Today is the thirty-second anniversary of my accident. What a way to celebrate – Yuki came home from his winter travels and joined Mackey and Turner and me at the river this morning! Dogs standing on warm granite under a blue sky on a 400 million year old river – this is the opposite of weird:
We hiked a little deeper in the park and paused a moment for this one:
I experience and think and read about gratitude regularly, mainly since I lived through this day 1988. Gabby Giffords in early 2011 survived being shot through her brain. I mean, think about that – for a moment – if you can. In an assassination attempt a man shot her in the forehead with a nine millimeter pistol. He kept shooting and shooting and killed six people, including a nine year old girl. But that’s not what this blog post is about.
Neither is it about coronavirus, though that’s why the going is getting weird. But she wrote an article in Friday’s (4/3/2020) USA Today called [[What I learned fighting for my life. And why it can help America now.]]. She talked about being kind to one another, which of course is more important now while we all – everybody on this planet – go through this. She wrote “Each gesture, however small, is a stitch in the quilt that keeps our communities connected.“ More on that later. I have a few pictures this week.
April has begun and central Virginia is bursting at the seams. Here’s a mayapple flower from our hike this morning:
And here are gardenias Evelyn brought home. Have you ever smelled a gardenia? If not, smell one. Your life will get better and it will remain better, even after you stop smelling gardenias. That’s just the way they are. Don’t take my word for it – find one and smell it. If you have smelled one before, it might not have been in 2020 – they’re just starting out. Find one and smell it! Here’s one of our beauties:
The dogwoods will be done flowering very soon. I took this one in our front yard today:
I have a handful more pictures. But first, I read an article in Friday’s NYT called I Never Used My Computer on the Sabbath — Until the Coronavirus. It was written by a man named Avi S. Olitzky, a rabbi in Minnesota. It’s a great article – it comes with my strongest recommendation. But my favorite part – by far – was the final sentence: “Meeting people where they are, bringing light into their dark corners — that is how you change and build a world.“ That sentence was perfectly true a thousand years ago, before there was a computer to use, or ten thousand years ago, before there was such a word as “sabbath.” When we’re looking back on the Spring of 2020, when the going got really weird, if we can recall the importance of “Meeting people where they are, bringing light into their dark corners,“ we’ll be making the world a better place.

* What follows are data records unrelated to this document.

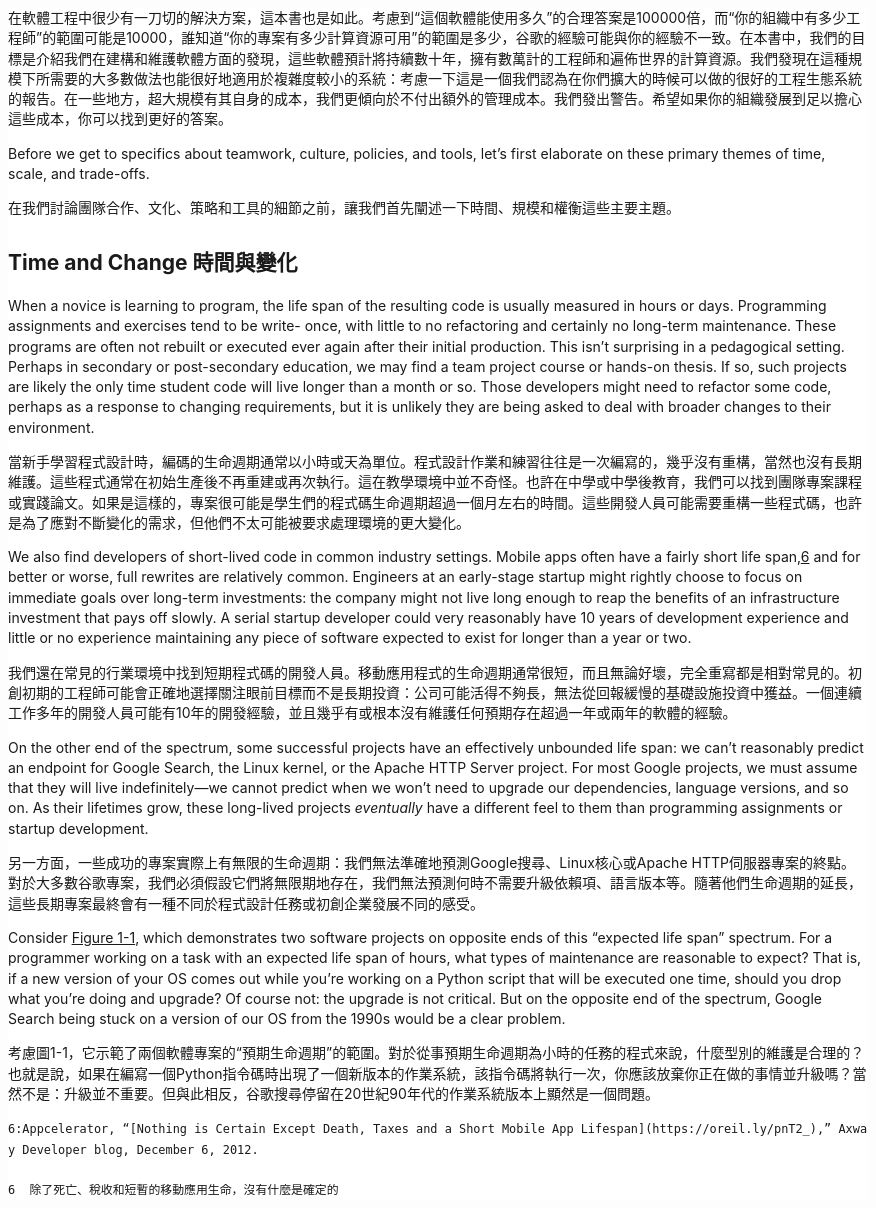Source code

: 在軟體工程中很少有一刀切的解決方案，這本書也是如此。考慮到“這個軟體能使用多久”的合理答案是100000倍，而“你的組織中有多少工程師”的範圍可能是10000，誰知道“你的專案有多少計算資源可用”的範圍是多少，谷歌的經驗可能與你的經驗不一致。在本書中，我們的目標是介紹我們在建構和維護軟體方面的發現，這些軟體預計將持續數十年，擁有數萬計的工程師和遍佈世界的計算資源。我們發現在這種規模下所需要的大多數做法也能很好地適用於複雜度較小的系統：考慮一下這是一個我們認為在你們擴大的時候可以做的很好的工程生態系統的報告。在一些地方，超大規模有其自身的成本，我們更傾向於不付出額外的管理成本。我們發出警告。希望如果你的組織發展到足以擔心這些成本，你可以找到更好的答案。

Before we get to specifics about teamwork, culture, policies, and tools, let’s first elaborate on these primary themes of time, scale, and trade-offs.

在我們討論團隊合作、文化、策略和工具的細節之前，讓我們首先闡述一下時間、規模和權衡這些主要主題。

## Time and Change 時間與變化
When a novice is learning to program, the life span of the resulting code is usually measured in hours or days. Programming assignments and exercises tend to be write- once, with little to no refactoring and certainly no long-term maintenance. These programs are often not rebuilt or executed ever again after their initial production. This isn’t surprising in a pedagogical setting. Perhaps in secondary or post-secondary education, we may find a team project course or hands-on thesis. If so, such projects are likely the only time student code will live longer than a month or so. Those developers might need to refactor some code, perhaps as a response to changing requirements, but it is unlikely they are being asked to deal with broader changes to their environment.

當新手學習程式設計時，編碼的生命週期通常以小時或天為單位。程式設計作業和練習往往是一次編寫的，幾乎沒有重構，當然也沒有長期維護。這些程式通常在初始生產後不再重建或再次執行。這在教學環境中並不奇怪。也許在中學或中學後教育，我們可以找到團隊專案課程或實踐論文。如果是這樣的，專案很可能是學生們的程式碼生命週期超過一個月左右的時間。這些開發人員可能需要重構一些程式碼，也許是為了應對不斷變化的需求，但他們不太可能被要求處理環境的更大變化。

We also find developers of short-lived code in common industry settings. Mobile apps often have a fairly short life span,[6](#_bookmark19) and for better or worse, full rewrites are relatively common. Engineers at an early-stage startup might rightly choose to focus on immediate goals over long-term investments: the company might not live long enough to reap the benefits of an infrastructure investment that pays off slowly. A serial startup developer could very reasonably have 10 years of development experience and little or no experience maintaining any piece of software expected to exist for longer than a year or two.

我們還在常見的行業環境中找到短期程式碼的開發人員。移動應用程式的生命週期通常很短，而且無論好壞，完全重寫都是相對常見的。初創初期的工程師可能會正確地選擇關注眼前目標而不是長期投資：公司可能活得不夠長，無法從回報緩慢的基礎設施投資中獲益。一個連續工作多年的開發人員可能有10年的開發經驗，並且幾乎有或根本沒有維護任何預期存在超過一年或兩年的軟體的經驗。

On the other end of the spectrum, some successful projects have an effectively unbounded life span: we can’t reasonably predict an endpoint for Google Search, the Linux kernel, or the Apache HTTP Server project. For most Google projects, we must assume that they will live indefinitely—we cannot predict when we won’t need to upgrade our dependencies, language versions, and so on. As their lifetimes grow, these long-lived projects *eventually* have a different feel to them than programming assignments or startup development.

另一方面，一些成功的專案實際上有無限的生命週期：我們無法準確地預測Google搜尋、Linux核心或Apache HTTP伺服器專案的終點。對於大多數谷歌專案，我們必須假設它們將無限期地存在，我們無法預測何時不需要升級依賴項、語言版本等。隨著他們生命週期的延長，這些長期專案最終會有一種不同於程式設計任務或初創企業發展不同的感受。

Consider [Figure 1-1](#_bookmark20), which demonstrates two software projects on opposite ends of this “expected life span” spectrum. For a programmer working on a task with an expected life span of hours, what types of maintenance are reasonable to expect? That is, if a new version of your OS comes out while you’re working on a Python script that will be executed one time, should you drop what you’re doing and upgrade? Of course not: the upgrade is not critical. But on the opposite end of the spectrum, Google Search being stuck on a version of our OS from the 1990s would be a clear problem.

考慮圖1-1，它示範了兩個軟體專案的“預期生命週期”的範圍。對於從事預期生命週期為小時的任務的程式來說，什麼型別的維護是合理的？也就是說，如果在編寫一個Python指令碼時出現了一個新版本的作業系統，該指令碼將執行一次，你應該放棄你正在做的事情並升級嗎？當然不是：升級並不重要。但與此相反，谷歌搜尋停留在20世紀90年代的作業系統版本上顯然是一個問題。
```
6:Appcelerator, “[Nothing is Certain Except Death, Taxes and a Short Mobile App Lifespan](https://oreil.ly/pnT2_),” Axway Developer blog, December 6, 2012.

6  除了死亡、稅收和短暫的移動應用生命，沒有什麼是確定的
```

Wow – I’ve “talked” (written) way too much. Here is one of my favorite pictures from this week. A purple martin from Bryan Park:
This is half a mile down the street from our house, near Patterson Avenue:
The NYT must be printing old articles. I had a quote in my notes for this week and when I looked it up just now, I found it was from a Times article from September of last year! No matter. The article was called “The Trick to Life is to Keep Moving – What my friendship with a woman 51 years my senior taught me about growing up” by a woman named Devi Lockwood. I think just the title caught me – “the trick to life is to keep moving.”
I’m going to need to move to my bed soon – I’m running out of gas! I’m working less so I’m exercising more and it’s catching up with me! Wow (again) I haven’t put up a picture of a pawpaw flower! They have to be the homeliest flowers ever. Or anyway after looking at gardenias and mayapples and redbuds and so forth. The fruit is the opposite of homely – think of eating a gardenia. It tastes so good you practically never want to taste another flavor. But for now, there’s a homely flower:
I almost forgot – there are ospreys everywhere – except where I can get a reasonable picture. But I got a handful of adequate ones so I’ll close with a couple – and come back next week! All best,
This is zoomed in too far, but it’s always amazing (IMO) to see one actually holding a fish:
And this one’s zoomed out too far, but the light and the scenery are pleasing. I took this one this morning:
Thanks for this, Jay. If it were on FB, it would get a LOVE! Nancy
Thank you Nancy! One of the “weirdest” things about now (for me) is how nice and kind and beautiful everything looks against the background of this virus problem. The ugliness of the virus pushes the beauty of everything else into sharper relief. Have an excellent week!